Alternative ways
In 1997 I traveled to Croatia on behalf of my denomination to visit the Reformed churches and the Evangelical Theological Seminary in Osijek. The shooting war had stopped, but bullet holes marked the facade of the hotel I stayed in. Racial and religious hatred was palpable. We talked with Roman Catholics who blamed the Serbian Orthodox for the violence and with Orthodox who blamed the Catholics and Bosnian Muslims. During my stay Presbyterian mission worker Steven Kurtz drove me across a bridge. As soon as we passed the Croatian checkpoint he removed his clerical collar and shoved it under the front seat. "What are you doing?" I asked. "That collar gets me through the Croatian checkpoint, no questions asked," he said, "but it could get me shot, or detained for a long time, on the other side."
In his book Exclusion and Embrace, Miroslav Volf writes out of his experience of life in Croatia. In the preface, he reports how theologian Jürgen Moltmann once asked him if he could embrace a Chetnik, one of the Serbian fighters who had been burning churches and raping and killing in Volf's native land. Volf answered: "No, I cannot—but as a follower of Christ I think I should be able to."

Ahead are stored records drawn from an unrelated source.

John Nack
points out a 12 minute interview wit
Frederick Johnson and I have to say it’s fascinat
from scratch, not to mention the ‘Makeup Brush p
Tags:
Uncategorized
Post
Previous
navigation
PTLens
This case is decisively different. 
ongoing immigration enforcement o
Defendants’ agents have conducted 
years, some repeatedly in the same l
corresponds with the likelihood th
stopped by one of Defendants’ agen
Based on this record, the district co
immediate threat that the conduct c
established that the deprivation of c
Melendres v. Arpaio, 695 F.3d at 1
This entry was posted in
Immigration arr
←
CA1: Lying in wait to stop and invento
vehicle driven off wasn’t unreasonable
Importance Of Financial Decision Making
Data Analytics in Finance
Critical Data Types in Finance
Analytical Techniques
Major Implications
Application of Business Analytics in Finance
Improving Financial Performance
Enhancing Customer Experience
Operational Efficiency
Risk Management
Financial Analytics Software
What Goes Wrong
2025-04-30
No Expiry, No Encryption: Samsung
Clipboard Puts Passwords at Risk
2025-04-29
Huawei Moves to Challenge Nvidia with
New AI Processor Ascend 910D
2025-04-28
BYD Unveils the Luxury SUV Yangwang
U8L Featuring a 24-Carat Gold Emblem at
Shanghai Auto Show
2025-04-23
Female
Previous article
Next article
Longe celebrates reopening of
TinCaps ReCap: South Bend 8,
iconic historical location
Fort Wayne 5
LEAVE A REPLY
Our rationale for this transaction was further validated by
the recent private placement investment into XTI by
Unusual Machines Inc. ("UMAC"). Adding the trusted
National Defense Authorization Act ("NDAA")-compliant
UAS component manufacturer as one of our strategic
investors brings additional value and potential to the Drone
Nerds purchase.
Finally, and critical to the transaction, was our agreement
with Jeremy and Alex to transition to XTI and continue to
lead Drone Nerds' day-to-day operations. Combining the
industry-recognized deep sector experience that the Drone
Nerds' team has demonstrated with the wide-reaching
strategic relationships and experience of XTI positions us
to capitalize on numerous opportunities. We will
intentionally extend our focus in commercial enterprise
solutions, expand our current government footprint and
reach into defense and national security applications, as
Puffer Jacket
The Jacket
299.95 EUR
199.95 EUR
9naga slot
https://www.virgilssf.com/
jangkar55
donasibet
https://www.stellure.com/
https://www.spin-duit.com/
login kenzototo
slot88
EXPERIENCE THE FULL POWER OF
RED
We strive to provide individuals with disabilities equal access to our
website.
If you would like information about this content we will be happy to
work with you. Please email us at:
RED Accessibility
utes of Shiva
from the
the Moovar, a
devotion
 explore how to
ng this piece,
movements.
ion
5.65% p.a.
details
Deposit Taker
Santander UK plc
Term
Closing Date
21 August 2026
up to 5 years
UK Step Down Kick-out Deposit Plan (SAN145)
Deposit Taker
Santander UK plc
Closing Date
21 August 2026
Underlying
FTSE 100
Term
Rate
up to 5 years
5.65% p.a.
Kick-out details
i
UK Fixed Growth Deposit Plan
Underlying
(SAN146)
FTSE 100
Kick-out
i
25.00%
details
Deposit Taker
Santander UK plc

Volf is one of the few major theologians read by both mainliners and evangelicals. He taught at Fuller Seminary and is now at Yale Divinity School. In this issue ("All due respect"), he reflects on a verse in 1 Peter, which he says speaks to Christians' relations with non-Christians. Volf insists that the text means what it says: honor everyone, even the one you do not agree with, even the one you believe is utterly wrong.